WASHINGTON – An Iranian general made a major mistake by conceding Shiite Iran has military forces in Syria fighting to preserve the embattled government of Shiite Alawite President Bashar al-Assad.
Gen. Hossein Hamedani, a commander of the Islamic Revolutionary Guards Corps, or IRGC, commented in a speech that the Islamic republic is militarily involved in Syria.
The problem is Tehran has repeatedly denied that Iranian combat forces are fighting alongside Syrian troops in a three-year civil war in which more than 140,000 Syrians have been killed.
Until now, Iranian officials claimed that Tehran was providing only humanitarian, economic and technical help to Syria.
At a news conference in 2012, however, Gen. Mohammad Ali Jafari, commander of the IRGC, had acknowledged Iran had a military presence in Syria but was only providing non-military assistance.
“A number of members of the Quds Force (IRGC) are present in Syria, but this does not constitute a military presence,” Jafari said at the time.
No longer at risk of collapse
Iran’s Fars News Agency originally had published Hamedani’s comments but soon removed them.
Revolutionary Guard commander Hossein Hamedani was quoted as saying that the Syrian regime was no longer “at the risk of collapse.”
“Today we fight in Syria for interests such as the Islamic Revolution,” Hamedani was quoted as saying. “Our defense is to the extent of the Sacred Defense.”
“Sacred Defense” is a term Iranian officials use to refer to the 1980-1988 Iran-Iraq war.
Hamedani reportedly had made his comments at a recent administrative council meeting in the province of Hamedan. The province’s capital, Hamadan, is believed to be one of the oldest cities in the world, dating back to the Assyrians in 1100 B.C.
In referring to their shared war experiences, Hamedani said that “in this conflict, without any expectations, the experiences were transferred and training was provided to the Syrians.
“We provided training that included the separation of armed forces from the people and reduced the number of casualties,” the IRGC commander said.
His comments are supported by reports to WND from sources inside Damascus who said that young fighters in civilian clothes would quietly come to hotels but would then disperse to accompany Syrian military personnel.
They officially referred to themselves as “pilgrims,” but these sources remarked that none carried the Quran.

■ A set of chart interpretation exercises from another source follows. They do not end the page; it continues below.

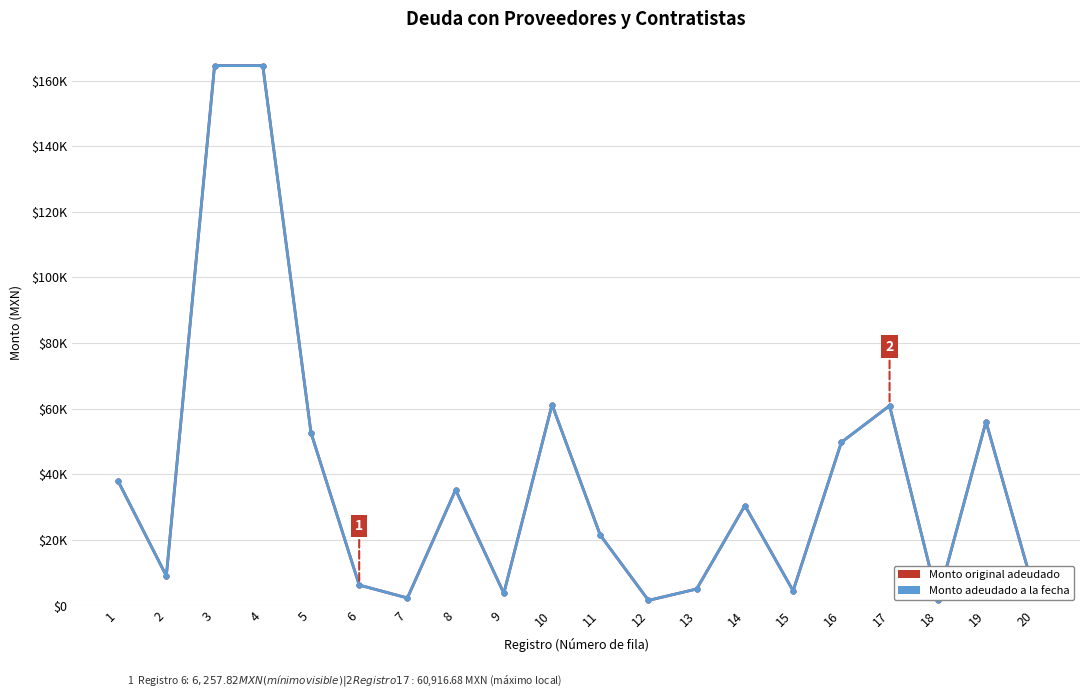

At 14, list the series in order from largest to smallest.

Monto original adeudado, Monto adeudado a la fecha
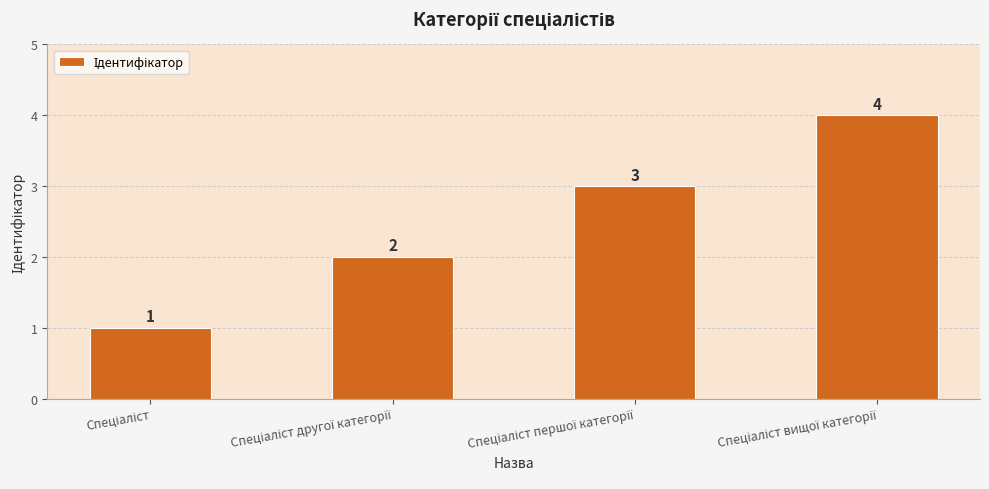

What is the value of the 3rd bar from the left?

3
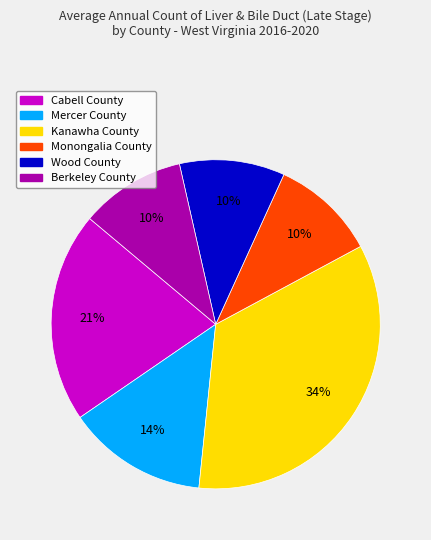

Which slice is the largest?

Kanawha County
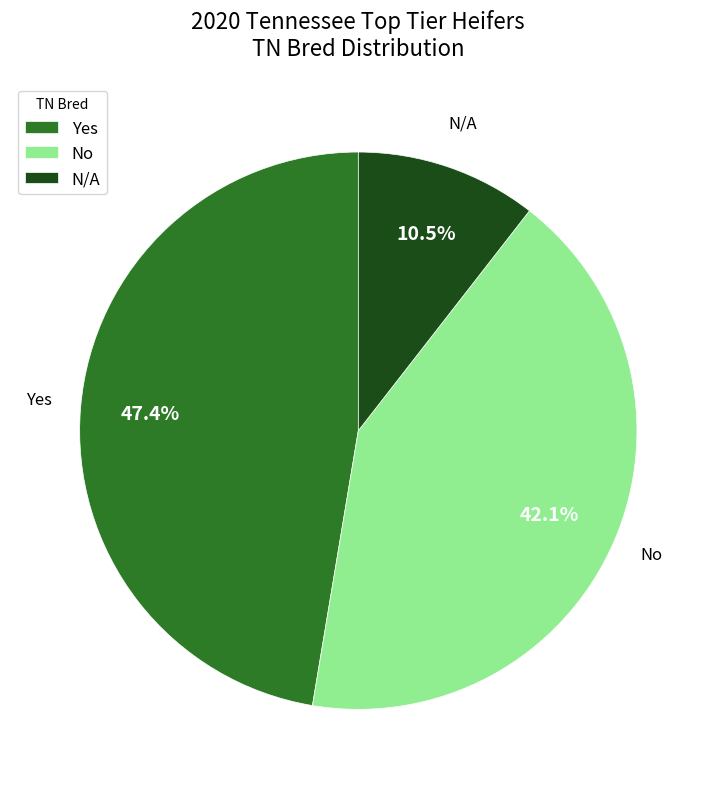

What is the ratio of the value at No to the value at N/A?

4.0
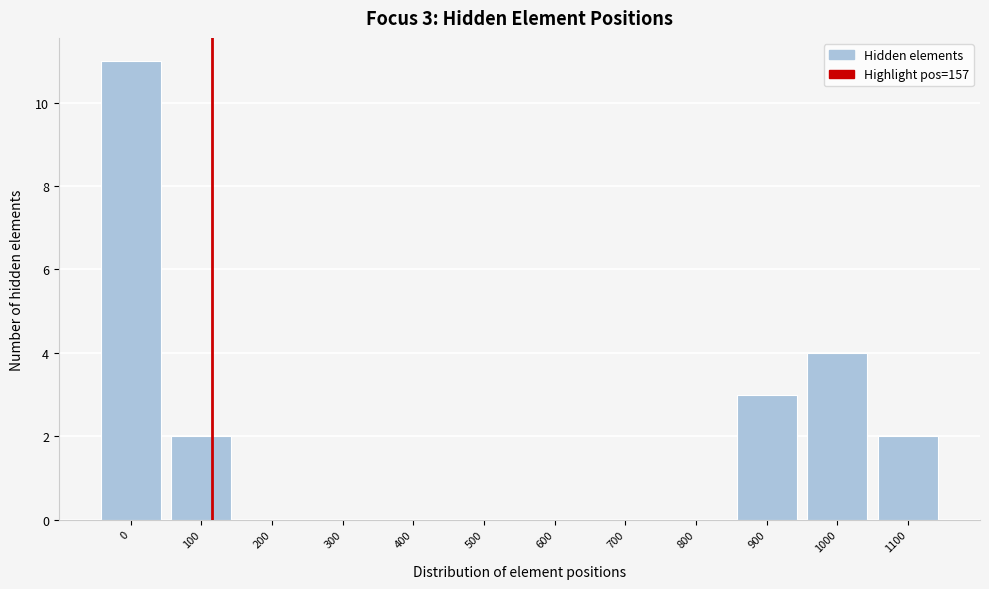

Reading left to right, extract all data points from this chart.

0=11	100=2	200=0	300=0	400=0	500=0	600=0	700=0	800=0	900=3	1000=4	1100=2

They were bearded, spoke Farsi and were physically fit.
Their numbers also have been reinforced by the influx of Iranian-backed Hezbollah from neighboring Lebanon, which has prompted increasing attacks by the Sunni foreign fighters inside the country.
Hamedani pointed out that in addition to the Hezbollah from Lebanon, Iran had established a “second Hezbollah” in Syria.
“The prime minister of Israel had said, at the time when the U.S. was ready to attack Syria, come, weaken Hezbollah and cut the hand of Iran,” Hamedani said. “But Iran has formed a second Hezbollah in Syria.”
Before Fars pulled Hamedani’s comments, the IRGC general said that the Syrian regime is no longer “at risk of collapse.”
The assessment is generally shared by U.S. intelligence officials and regional analysts who believe that Assad’s military forces have the battlefield advantage. However, his forces control critical chokepoints throughout the country although al-Nusra and other Islamist foreign fighters control sections, including outside the Syrian capital of Damascus.
In underscoring Assad’s ability to survive, Hamedani pointed to a combination of Iran’s alliance with Syria and the creation of Hezbollah inside Syria as constituting the “axis of resistance.”
“Without these,” he said, “the region would be easy for the U.S. (to influence).”